I want to tell you a story this morning. So imagine that you are a therapist, right? And a client comes into your office and they say, “I’m feeling really depressed and really anxious. And you say, “Really, what’s what’s going on?” And they say, “Well, every day before I get out of bed, people are screaming at me, calling me the worst names possible, berating me. And if it’s not me, then it’s somebody I love. Then I get out of bed and I look out the window and and people are dying. They are rioting and those who survive the violence and the riots are dying from disease and wildfires and death. Murder Hornets.

All right. You probably see where I’m going with this, right?

But every day we as people are subjected to so much negativity. And you know what? There’s a lot of bad things going on in our world right now. I’m not denying that. But as human beings, we are not designed to carry a solely negative load most of the time. Because you know what? Even with all the bad stuff going on in our world, there’s a lot of good stuff. There’s babies being born even in the midst of COVID-19, There’s weddings happening. You know, there are little beautiful things happening in our lives every day.

I don’t know about you, but sometimes when I’m inundated with all the bad news from the from the news and from the media and from social media, I get overwhelmed. Right? I start to feel down. (I always tell people, you know, you don’t want your therapist to be depressed.) So here’s what I do. Unplug. We’ve got to unplug sometimes.

And I know there are things that we’re passionate about. There are causes that we have to fight for. Do what you can do. Absolutely.

But don’t get stuck in the constant, repetitive nature of social media and negativity that we all get pulled in to sometimes unplug.

Okay, practical ideas:

  • take social media off your phone and just have it on like a computer or a secondary device, a tablet or something.
  • Don’t read the news.
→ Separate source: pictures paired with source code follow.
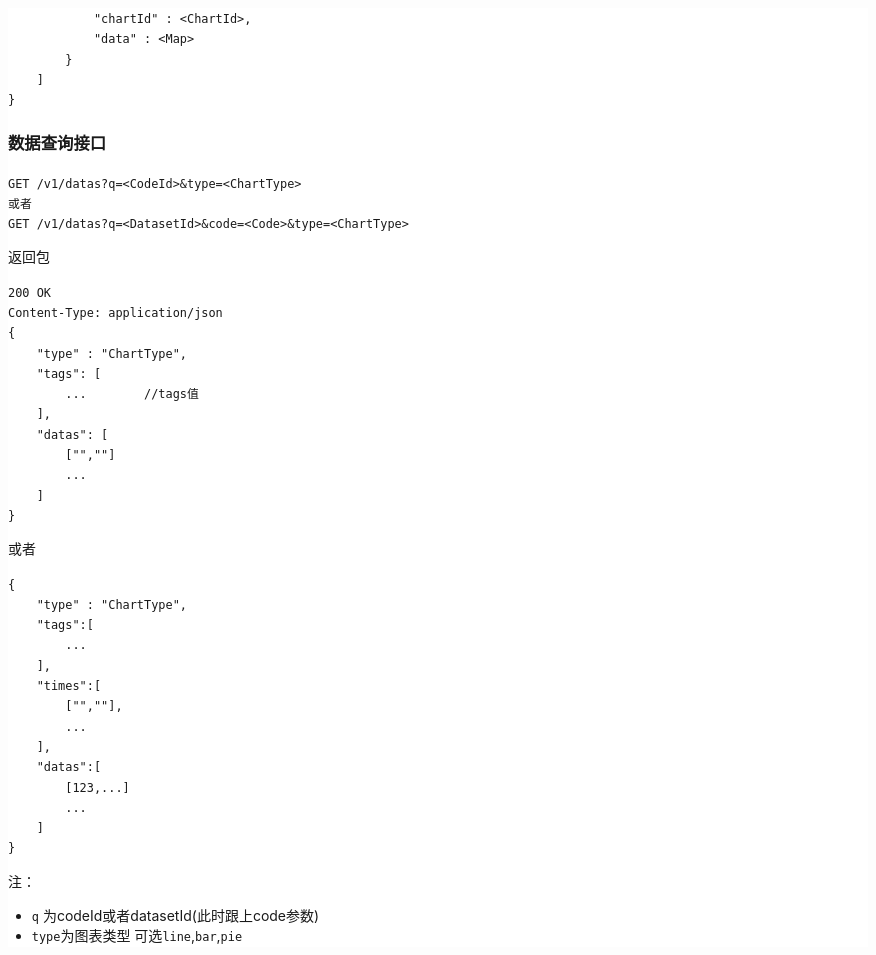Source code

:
 ```
            "chartId" : <ChartId>,
            "data" : <Map>
        }
    ]
}
```
### 数据查询接口
```
GET /v1/datas?q=<CodeId>&type=<ChartType>
或者
GET /v1/datas?q=<DatasetId>&code=<Code>&type=<ChartType>
```

返回包
```
200 OK
Content-Type: application/json
{
	"type" : "ChartType",
    "tags": [
        ...        //tags值
    ],
    "datas": [
        ["",""]  
		...
    ]
}
```
或者
```
{
	"type" : "ChartType",
    "tags":[
        ...
    ],
    "times":[
        ["",""],
        ...
    ],
    "datas":[
        [123,...]
        ...
    ]
}
```
注：

+ `q` 为codeId或者datasetId(此时跟上code参数)
+ `type`为图表类型 可选`line`,`bar`,`pie`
Find other things to occupy your time.
  • If you feel like you have to read the news or you have to get it somehow, then do it once a day. But this constant, checking my posts and responding to the haters and all this stuff, it’s having an effect on all of us.

If we don’t start doing what we need to do for our own mental health, it’s going to drag all of us down. So just a quick reminder this morning to unplug and ironically, I’m doing this on social media, but hopefully you’re here and I can remind you I’m going to unplug for the rest of the day. I hope you will, too.



Andy Brown is a professional counselor who specializes in marriage, sexuality and young adult issues. He and his wife, Caitlin, have been married since 2004 and have three lovely children. Andy enjoys swimming, coffee, kayaking, snowboarding and Michigan’s Upper Peninsula.